[[ MATERIAL TO PROCESS, beginning ]]

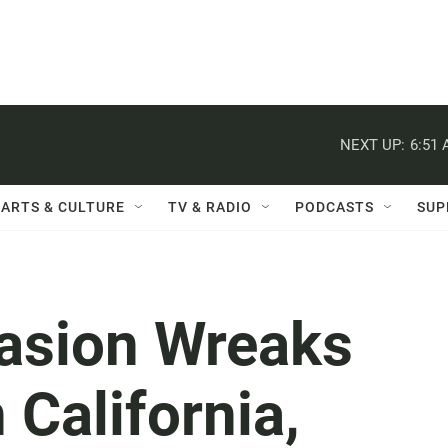
NEXT UP:
6:51
ARTS & CULTURE
TV & RADIO
PODCASTS
SUP
vasion Wreaks
 California,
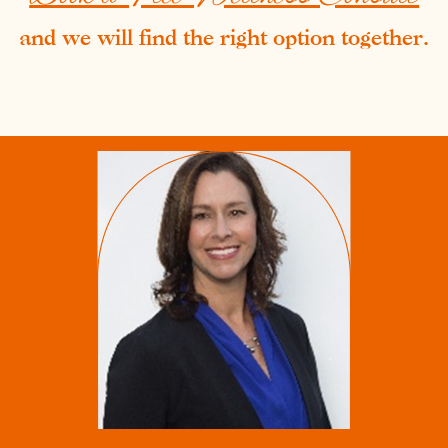
and we will find the right option together.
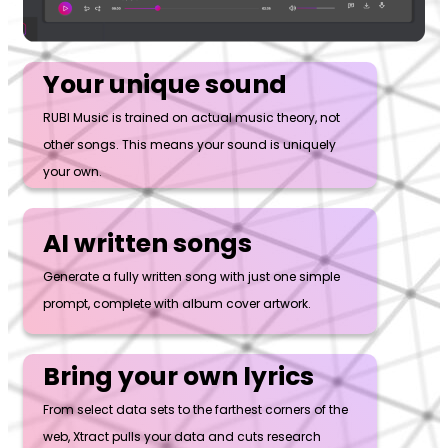
Your unique sound
RUBI Music is trained on actual music theory, not
other songs. This means your sound is uniquely
your own.
AI written songs
Generate a fully written song with just one simple
prompt, complete with album cover artwork.
Bring your own lyrics
From select data sets to the farthest corners of the
web, Xtract pulls your data and cuts research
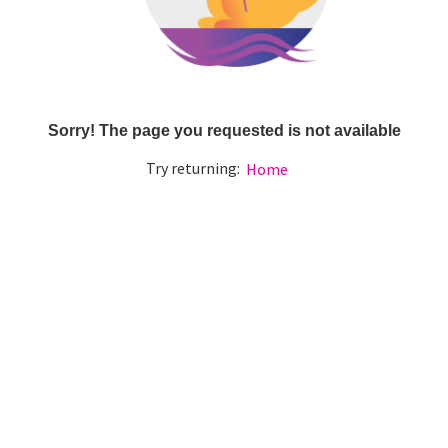
Sorry! The page you requested is not available
Try returning:
Home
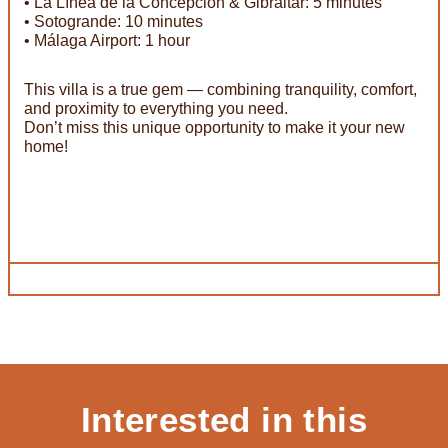
• La Línea de la Concepción & Gibraltar: 5 minutes
• Sotogrande: 10 minutes
• Málaga Airport: 1 hour
This villa is a true gem — combining tranquility, comfort,
and proximity to everything you need.
Don’t miss this unique opportunity to make it your new
home!
Interested in this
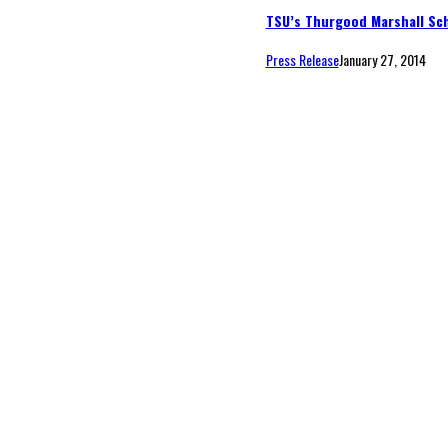
TSU’s Thurgood Marshall Sch
Press Release
January 27, 2014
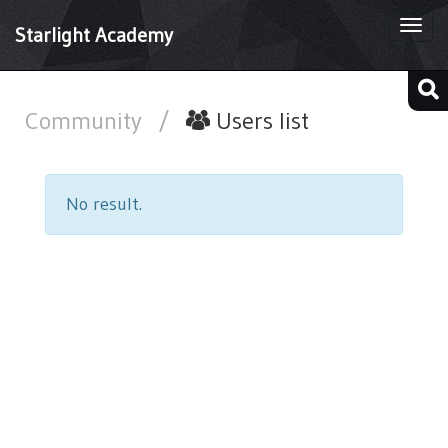
Togg
Starlight Academy
navi
Community
/
Users list
No result.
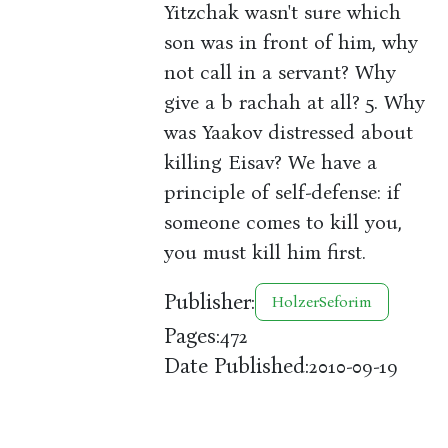
Yitzchak wasn't sure which
son was in front of him, why
not call in a servant? Why
give a b rachah at all? 5. Why
was Yaakov distressed about
killing Eisav? We have a
principle of self-defense: if
someone comes to kill you,
you must kill him first.
Publisher:
HolzerSeforim
Pages:
472
Date Published:
2010-09-19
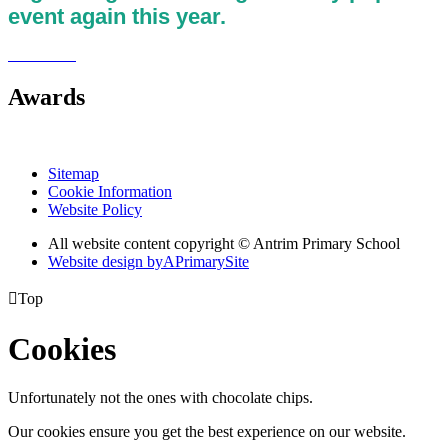
event again this year.
Awards
Sitemap
Cookie Information
Website Policy
All website content copyright © Antrim Primary School
Website design by
A
PrimarySite

Top
Cookies
Unfortunately not the ones with chocolate chips.
Our cookies ensure you get the best experience on our website.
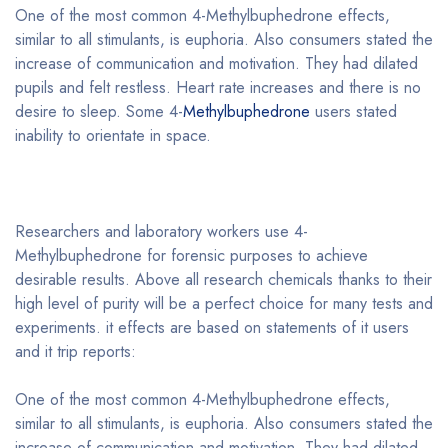
One of the most common 4-Methylbuphedrone effects,
similar to all stimulants, is euphoria. Also consumers stated the
increase of communication and motivation. They had dilated
pupils and felt restless. Heart rate increases and there is no
desire to sleep. Some 4-
Methylbuphedrone
users stated
inability to orientate in space.
Researchers and laboratory workers use 4-
Methylbuphedrone for forensic purposes to achieve
desirable results. Above all research chemicals thanks to their
high level of purity will be a perfect choice for many tests and
experiments. it effects are based on statements of it users
and it trip reports:
One of the most common 4-Methylbuphedrone effects,
similar to all stimulants, is euphoria. Also consumers stated the
increase of communication and motivation. They had dilated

[[ MATERIAL TO PROCESS, end ]]

### TASK PROMPT
Each line from the one with "Our cookies ensure" through the final line of the records must be copied exactly, with no pictures and no additional lines.

### RESPONSE AREA
Our cookies ensure you get the best experience on our website.
One of the most common 4-Methylbuphedrone effects,
similar to all stimulants, is euphoria. Also consumers stated the
increase of communication and motivation. They had dilated
pupils and felt restless. Heart rate increases and there is no
desire to sleep. Some 4-
Methylbuphedrone
users stated
inability to orientate in space.
Researchers and laboratory workers use 4-
Methylbuphedrone for forensic purposes to achieve
desirable results. Above all research chemicals thanks to their
high level of purity will be a perfect choice for many tests and
experiments. it effects are based on statements of it users
and it trip reports:
One of the most common 4-Methylbuphedrone effects,
similar to all stimulants, is euphoria. Also consumers stated the
increase of communication and motivation. They had dilated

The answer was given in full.